Preaching biblical wisdom literature; imagination and preaching; spiritual formation and preaching; preaching as teaching; creative sermon design; preaching the sayings and parables of Jesus; preaching on controversial public issues.
Preaching the biblical wisdom literature of the Hebrew Bible (Proverbs, Ecclesiastes, Job); preaching on the short sayings and parables of Jesus; imagination, storytelling and preaching; creative sermon design; preaching on controversial public issues; preaching in scenes to capture and hold the attention of visual listeners.
Husband Murry McKenzie, who directed youth musicals at the first church she was appointed to after seminary. “The ladies of the church played matchmakers – they put us on the same committees,” she said.
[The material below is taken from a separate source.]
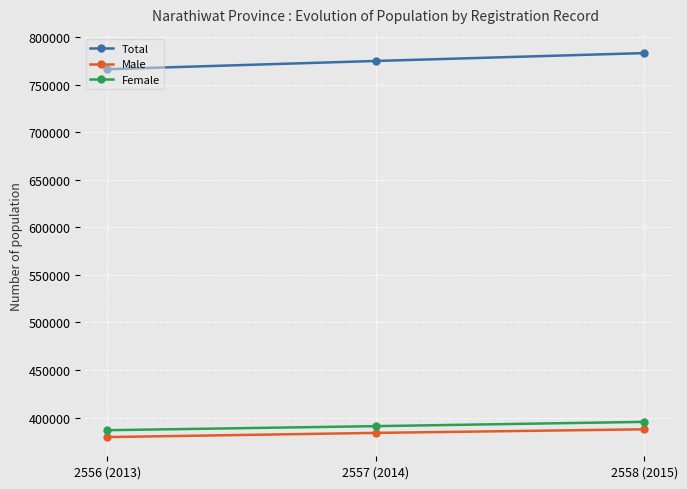

Which series changed the most between 2556 (2013) and 2558 (2015)?

Total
The McKenzies have three grown children: Melissa McKenzie, a chef in Fredericksburg, Texas, Matthew McKenzie, a financial analyst for VMG Health Services, and Rebecca Gingles, a Perkins graduate and Director of Communications for The Episcopal Church of the Transfiguration in Dallas, who’s married to Dallas Gingles, Associate Director of Perkins’ Houston-Galveston Program. The McKenzies have two grandsons, Graham (5) and Silas (1).
Book on the nightstand
“Right now, it’s a novel, The Witch Elm by Tana French. I rotate between biographies, novels, non-fiction and history. I just finished Jon Meacham’s The Soul of America and The Future of Nostalgia by Svetlana Boym.”
Question she’d ask God at the Pearly Gates
“What false assumption that human beings spout about you do you find most offensive?”
Fantasy dinner party
“I’d invite people who, in their own ways, acted boldly in keeping with an inner conviction. George Whitfield, who was a phenomenal 18th century preacher known for his riveting storytelling and resonant voice; Queen Vashti, who stood up to King Ahasuerus in the book of Esther; Sophie Scholl, who at age 22 stood up to the Nazis in Germany, and suffered the consequences; St. Francis of Assisi; Jarena Lee (1783-1864), a traveling female AME evangelist who boldly stood up for her right to preach; Aimee Semple McPherson, the Pentecostal evangelist who founded the Foursquare Church in the 1920s and 1930s; Audre Lord, poet, feminist and civil rights advocate; and Winston Churchill. The question I’d ask each: What’s the source of your fire in the belly?”
“McKenzie’s Fabulous Chocolate Oatmeal Cookies, with bran, flaxseed, ground nuts and oatmeal. I made a game out of trying to see how many heathy ingredients I could add and still have them taste good.”